RECORD EXCERPTS:
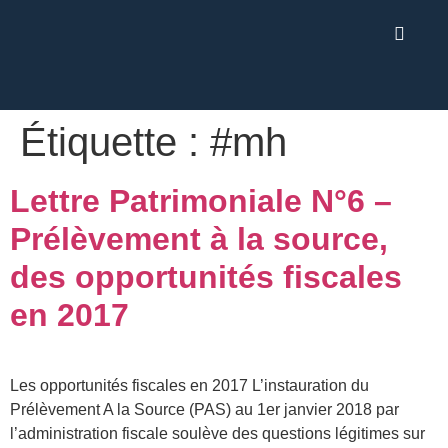
Étiquette :
#mh
Lettre Patrimoniale N°6 –
Prélèvement à la source,
des opportunités fiscales
en 2017
Les opportunités fiscales en 2017 L’instauration du
Prélèvement A la Source (PAS) au 1er janvier 2018 par
l’administration fiscale soulève des questions légitimes sur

TASK: Lines holding "fiscales" in the data above: copy each of them.

PROBLEM SOLUTION:
des opportunités fiscales
Les opportunités fiscales en 2017 L’instauration du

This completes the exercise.